▶ _Directions_
All records below must be written out exactly, with the pictures excluded.

▶ _Given data_
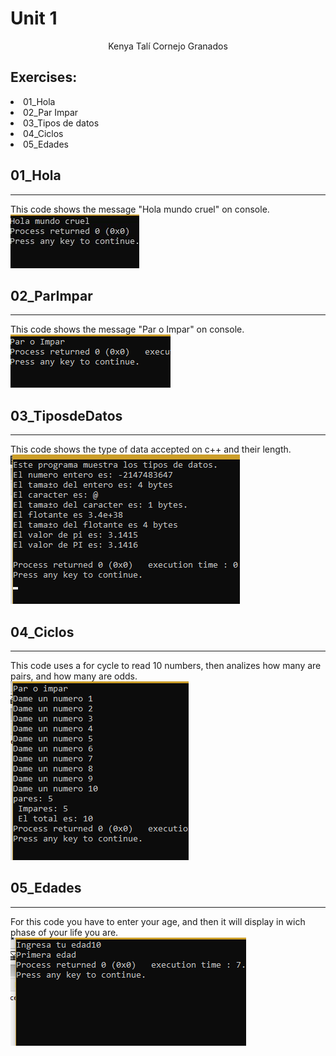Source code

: # Unit 1  
<center>Kenya Talí Cornejo Granados</center>   
<h2>Exercises:  </h2>
<e1>
<li>01_Hola</li>
<li>02_Par Impar</li> 
<li>03_Tipos de datos</li>
<li>04_Ciclos</li>
<li>05_Edades</li> 
</e>
  
<h2>01_Hola </h2>

___    
This code shows the message "Hola mundo cruel" on console.  
![Hola](U1/../Images/01_Hola.jpg)   

<h2>02_ParImpar </h2>

___    
This code shows the message "Par o Impar" on console.  
![Par o impar](U1/../Images/02_ParImpar.png) 

<h2>03_TiposdeDatos </h2>

___    
This code shows the type of data accepted on c++ and their length.  
![Tipos de datos](U1/../Images/03_TiposdeDatos.png)   
<h2>04_Ciclos </h2>

___    
This code uses a for cycle to read 10 numbers, then analizes how many are pairs, and how many are odds.    
![Ciclos](U1/../Images/04_Ciclos.png) 

<h2>05_Edades </h2>

___    
For this code you have to enter your age, and then it will display in wich  phase of your life you are.  
![Edades](U1/../Images/05_Edades.png) 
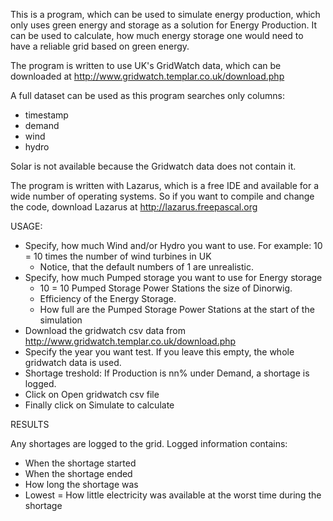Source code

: This is a program, which can be used to simulate energy production, which only uses green energy and storage as a solution for Energy Production. It can be used to calculate, how much energy storage one would need to have a reliable grid based on green energy.

The program is written to use UK's GridWatch data, which can be downloaded at http://www.gridwatch.templar.co.uk/download.php

A full dataset can be used as this program searches only columns:
- timestamp
- demand
- wind
- hydro

Solar is not available because the Gridwatch data does not contain it.

The program is written with Lazarus, which is a free IDE and available for a wide number of operating systems. So if you want to compile and change the code, download Lazarus at http://lazarus.freepascal.org

USAGE:

- Specify, how much Wind and/or Hydro you want to use. For example: 10 = 10 times the number of wind turbines in UK
  - Notice, that the default numbers of 1 are unrealistic.
- Specify, how much Pumped storage you want to use for Energy storage
  - 10 = 10 Pumped Storage Power Stations the size of Dinorwig.
  - Efficiency of the Energy Storage.
  - How full are the Pumped Storage Power Stations at the start of the simulation
- Download the gridwatch csv data from http://www.gridwatch.templar.co.uk/download.php
- Specify the year you want test. If you leave this empty, the whole gridwatch data is used.
- Shortage treshold: If Production is nn% under Demand, a shortage is logged.
- Click on Open gridwatch csv file
- Finally click on Simulate to calculate

RESULTS

Any shortages are logged to the grid. Logged information contains:
- When the shortage started
- When the shortage ended
- How long the shortage was
- Lowest = How little electricity was available at the worst time during the shortage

▶ _Response area_
Source code

: # Unit 1  
<center>Kenya Talí Cornejo Granados</center>   
<h2>Exercises:  </h2>
<e1>
<li>01_Hola</li>
<li>02_Par Impar</li> 
<li>03_Tipos de datos</li>
<li>04_Ciclos</li>
<li>05_Edades</li> 
</e>
  
<h2>01_Hola </h2>

___    
This code shows the message "Hola mundo cruel" on console.  
![Hola](U1/../Images/01_Hola.jpg)   

<h2>02_ParImpar </h2>

___    
This code shows the message "Par o Impar" on console.  
![Par o impar](U1/../Images/02_ParImpar.png) 

<h2>03_TiposdeDatos </h2>

___    
This code shows the type of data accepted on c++ and their length.  
![Tipos de datos](U1/../Images/03_TiposdeDatos.png)   
<h2>04_Ciclos </h2>

___    
This code uses a for cycle to read 10 numbers, then analizes how many are pairs, and how many are odds.    
![Ciclos](U1/../Images/04_Ciclos.png) 

<h2>05_Edades </h2>

___    
For this code you have to enter your age, and then it will display in wich  phase of your life you are.  
![Edades](U1/../Images/05_Edades.png) 
Source code

: This is a program, which can be used to simulate energy production, which only uses green energy and storage as a solution for Energy Production. It can be used to calculate, how much energy storage one would need to have a reliable grid based on green energy.

The program is written to use UK's GridWatch data, which can be downloaded at http://www.gridwatch.templar.co.uk/download.php

A full dataset can be used as this program searches only columns:
- timestamp
- demand
- wind
- hydro

Solar is not available because the Gridwatch data does not contain it.

The program is written with Lazarus, which is a free IDE and available for a wide number of operating systems. So if you want to compile and change the code, download Lazarus at http://lazarus.freepascal.org

USAGE:

- Specify, how much Wind and/or Hydro you want to use. For example: 10 = 10 times the number of wind turbines in UK
  - Notice, that the default numbers of 1 are unrealistic.
- Specify, how much Pumped storage you want to use for Energy storage
  - 10 = 10 Pumped Storage Power Stations the size of Dinorwig.
  - Efficiency of the Energy Storage.
  - How full are the Pumped Storage Power Stations at the start of the simulation
- Download the gridwatch csv data from http://www.gridwatch.templar.co.uk/download.php
- Specify the year you want test. If you leave this empty, the whole gridwatch data is used.
- Shortage treshold: If Production is nn% under Demand, a shortage is logged.
- Click on Open gridwatch csv file
- Finally click on Simulate to calculate

RESULTS

Any shortages are logged to the grid. Logged information contains:
- When the shortage started
- When the shortage ended
- How long the shortage was
- Lowest = How little electricity was available at the worst time during the shortage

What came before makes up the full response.